Sementara menurutnya, perlakuan oknum pegawai Dinas PUPR, menjadi tamparan keras sekaligus hinaan bagi Himpunanya.
“Bumi Panritta Kitta dikenal dengan nilai leluhur yang kental yakni, sipakatau, sipakalebbi, sipakainge dalam filosofi Bugis, ketika ditafsirkan saling menghormati, menghargai dan saling mengingatkan antar sesama bukan memperlihatkan sikap premanisme dan arogansi yang seolah olah ingin menghilangkan citra dari leluhur tersebut” kata pengurus Himaprodi HPI, Rehan. Sabtu (28/12).
“Olehnya itu sebagai bentuk solidaritas kawan seperjuangan, kami mendesak kepada Polres Sinjai agar mengaudit dan mengatensi dengan serius sesuai dengan mekanisme konstitusi yang ada atas tindakan premanisme yang diduga dilakukan oleh Muh. Nurbadri Hatta, S.T M.eng selaku pegawai dinas PUPR Kabupaten Sinjai terhadap mahasiswa atas nama Taufik yang kami nilai tidak berperikemanusiaan” terangnya.

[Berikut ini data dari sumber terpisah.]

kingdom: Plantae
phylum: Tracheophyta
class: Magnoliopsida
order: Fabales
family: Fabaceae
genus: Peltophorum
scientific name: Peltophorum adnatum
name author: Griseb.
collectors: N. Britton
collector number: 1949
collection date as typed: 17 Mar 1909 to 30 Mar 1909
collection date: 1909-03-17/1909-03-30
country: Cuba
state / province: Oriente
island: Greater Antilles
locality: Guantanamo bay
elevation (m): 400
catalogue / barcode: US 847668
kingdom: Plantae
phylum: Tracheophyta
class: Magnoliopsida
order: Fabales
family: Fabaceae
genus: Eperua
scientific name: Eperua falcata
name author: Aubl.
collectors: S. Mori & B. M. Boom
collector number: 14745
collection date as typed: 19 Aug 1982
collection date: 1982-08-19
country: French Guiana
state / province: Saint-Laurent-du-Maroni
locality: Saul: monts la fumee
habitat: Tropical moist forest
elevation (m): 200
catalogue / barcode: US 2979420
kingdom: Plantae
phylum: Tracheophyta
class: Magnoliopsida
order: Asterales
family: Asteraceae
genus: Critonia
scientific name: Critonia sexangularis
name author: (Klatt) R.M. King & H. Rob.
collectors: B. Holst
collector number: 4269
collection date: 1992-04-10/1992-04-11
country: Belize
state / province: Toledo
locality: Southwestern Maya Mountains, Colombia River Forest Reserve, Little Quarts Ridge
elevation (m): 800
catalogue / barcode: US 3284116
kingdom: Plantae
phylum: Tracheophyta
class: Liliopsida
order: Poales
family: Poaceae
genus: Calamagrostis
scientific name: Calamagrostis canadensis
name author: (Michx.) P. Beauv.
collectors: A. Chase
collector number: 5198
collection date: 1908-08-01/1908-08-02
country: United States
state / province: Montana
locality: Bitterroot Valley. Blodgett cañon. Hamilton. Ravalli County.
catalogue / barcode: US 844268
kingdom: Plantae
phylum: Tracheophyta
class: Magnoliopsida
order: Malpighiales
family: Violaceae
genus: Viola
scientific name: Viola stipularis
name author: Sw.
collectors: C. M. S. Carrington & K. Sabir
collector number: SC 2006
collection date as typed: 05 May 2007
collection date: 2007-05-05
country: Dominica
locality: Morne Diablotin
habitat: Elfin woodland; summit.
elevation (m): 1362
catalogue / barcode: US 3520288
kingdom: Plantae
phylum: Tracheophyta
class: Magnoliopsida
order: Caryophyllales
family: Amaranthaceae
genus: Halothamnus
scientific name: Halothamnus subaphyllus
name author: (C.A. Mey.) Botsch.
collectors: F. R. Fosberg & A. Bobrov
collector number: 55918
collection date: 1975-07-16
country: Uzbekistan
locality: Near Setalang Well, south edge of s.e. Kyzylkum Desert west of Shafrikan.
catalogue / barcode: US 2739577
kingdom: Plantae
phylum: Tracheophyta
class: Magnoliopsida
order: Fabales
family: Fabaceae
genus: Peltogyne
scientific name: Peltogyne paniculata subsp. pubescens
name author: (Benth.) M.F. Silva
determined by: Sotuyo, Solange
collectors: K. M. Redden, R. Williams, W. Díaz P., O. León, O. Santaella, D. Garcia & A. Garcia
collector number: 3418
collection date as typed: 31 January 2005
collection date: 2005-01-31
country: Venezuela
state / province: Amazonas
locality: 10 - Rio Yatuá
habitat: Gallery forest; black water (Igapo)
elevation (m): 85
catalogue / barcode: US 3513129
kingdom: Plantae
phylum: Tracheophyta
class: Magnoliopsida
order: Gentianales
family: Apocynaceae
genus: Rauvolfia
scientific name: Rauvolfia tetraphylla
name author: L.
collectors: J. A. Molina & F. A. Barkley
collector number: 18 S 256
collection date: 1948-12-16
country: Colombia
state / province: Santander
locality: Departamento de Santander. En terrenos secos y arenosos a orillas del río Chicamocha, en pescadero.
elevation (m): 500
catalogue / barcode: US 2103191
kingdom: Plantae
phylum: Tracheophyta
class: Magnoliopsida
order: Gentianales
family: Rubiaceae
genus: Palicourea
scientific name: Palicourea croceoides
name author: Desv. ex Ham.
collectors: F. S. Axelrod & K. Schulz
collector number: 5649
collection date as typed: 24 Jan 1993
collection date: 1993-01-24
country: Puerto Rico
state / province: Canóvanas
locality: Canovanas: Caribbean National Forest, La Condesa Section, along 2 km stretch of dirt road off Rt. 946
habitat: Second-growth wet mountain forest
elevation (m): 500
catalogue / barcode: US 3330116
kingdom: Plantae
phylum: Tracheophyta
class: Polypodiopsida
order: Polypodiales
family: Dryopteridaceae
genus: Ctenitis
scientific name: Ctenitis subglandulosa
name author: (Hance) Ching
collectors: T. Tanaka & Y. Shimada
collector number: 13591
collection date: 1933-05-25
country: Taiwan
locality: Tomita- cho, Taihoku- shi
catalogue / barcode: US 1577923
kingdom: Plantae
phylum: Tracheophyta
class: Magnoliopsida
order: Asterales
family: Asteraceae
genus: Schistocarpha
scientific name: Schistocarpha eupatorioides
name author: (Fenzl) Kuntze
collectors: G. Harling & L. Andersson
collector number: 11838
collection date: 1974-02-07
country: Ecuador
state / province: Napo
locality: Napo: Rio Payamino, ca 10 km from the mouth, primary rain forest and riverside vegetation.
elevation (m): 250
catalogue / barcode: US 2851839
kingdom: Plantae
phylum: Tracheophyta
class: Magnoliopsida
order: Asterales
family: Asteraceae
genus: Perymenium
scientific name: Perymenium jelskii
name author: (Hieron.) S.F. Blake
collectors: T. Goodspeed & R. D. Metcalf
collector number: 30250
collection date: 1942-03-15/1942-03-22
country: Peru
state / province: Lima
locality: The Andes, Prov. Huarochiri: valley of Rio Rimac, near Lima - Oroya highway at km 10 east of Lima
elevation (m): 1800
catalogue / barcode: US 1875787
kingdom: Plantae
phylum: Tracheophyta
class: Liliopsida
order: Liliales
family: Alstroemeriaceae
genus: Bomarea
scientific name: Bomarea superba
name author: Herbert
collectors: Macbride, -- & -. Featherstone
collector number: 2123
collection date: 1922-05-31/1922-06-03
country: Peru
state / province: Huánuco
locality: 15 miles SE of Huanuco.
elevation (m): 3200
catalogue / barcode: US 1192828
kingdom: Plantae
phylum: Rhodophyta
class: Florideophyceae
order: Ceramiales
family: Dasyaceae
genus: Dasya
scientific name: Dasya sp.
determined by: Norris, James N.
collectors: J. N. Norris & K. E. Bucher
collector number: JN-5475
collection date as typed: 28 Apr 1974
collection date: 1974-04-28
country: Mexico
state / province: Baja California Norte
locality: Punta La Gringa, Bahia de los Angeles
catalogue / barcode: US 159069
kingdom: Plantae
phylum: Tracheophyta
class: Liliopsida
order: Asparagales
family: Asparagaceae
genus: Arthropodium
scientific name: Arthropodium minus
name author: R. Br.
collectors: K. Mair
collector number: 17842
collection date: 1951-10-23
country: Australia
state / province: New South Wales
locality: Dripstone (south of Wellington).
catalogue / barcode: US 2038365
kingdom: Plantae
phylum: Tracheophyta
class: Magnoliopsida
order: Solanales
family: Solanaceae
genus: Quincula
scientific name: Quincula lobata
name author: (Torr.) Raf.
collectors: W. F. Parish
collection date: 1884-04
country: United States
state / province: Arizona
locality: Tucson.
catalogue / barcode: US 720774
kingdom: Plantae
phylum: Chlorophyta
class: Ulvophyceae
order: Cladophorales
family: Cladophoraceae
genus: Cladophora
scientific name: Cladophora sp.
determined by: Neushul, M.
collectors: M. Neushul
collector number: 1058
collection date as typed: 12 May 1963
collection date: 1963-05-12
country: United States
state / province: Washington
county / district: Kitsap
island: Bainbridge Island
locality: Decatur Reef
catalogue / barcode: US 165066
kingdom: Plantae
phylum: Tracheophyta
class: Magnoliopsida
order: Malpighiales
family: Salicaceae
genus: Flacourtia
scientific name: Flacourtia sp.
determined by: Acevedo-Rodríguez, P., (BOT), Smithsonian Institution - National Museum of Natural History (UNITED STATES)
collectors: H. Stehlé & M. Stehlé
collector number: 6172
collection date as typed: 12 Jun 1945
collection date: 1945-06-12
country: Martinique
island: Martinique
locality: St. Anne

Lanjut dia katakan, sebagai negara hukum yang menganut asas equality before the law, keseteraan itu sama di mata hukum.
"Kepala Dinas PUPR Sinjai, Haris Achmad, dan polisi yang ada di lokasi tidak menunjukkan reaksi empati. Mereka seolah membiarkan mahasiswa dianiaya tepat di depan mereka. Ini tindakan yang sangat tidak etis," sebutnya.
Mahasiswa Hukum UIAD Sinjai Rehan, khawatir intoleransi dan kekerasan sebagai pola umum yang digunakan untuk melakukan pembatasan-pembatasan terhadap aktivis mahasiswa karena dianggap menggangu ketertiban umum
“Padahal, bentuk kebebasan berekspresi dan pengamalan ini harus dijamin oleh Negara sebagaimana Pasal kebebasan berpendapat dalam Undang-Undang Dasar Negara Republik Indonesia (UUD NRI) adalah Pasal 28E ayat (3) yang berbunyi, setiap orang berhak atas kebebasan berserikat, berkumpul, dan mengeluarkan pendapat" tambahnya.
Selain dari itu Mahasiswa UIAD juga mendesak aparat penegak hukum untuk menindak lanjuti polemik yang terjadi dan memastikan tak ada lagi diskriminasi dan kekerasan seperti ini.
“Memastikan tidak adanya keberulangan tindakan diskriminatif maupun kekerasan bagi siapa pun di wilayah pemerintahannya dalam hal penikmatan hak atas kemerdekaan untuk menyampaikan aspirasi ,” Ucap Rehan.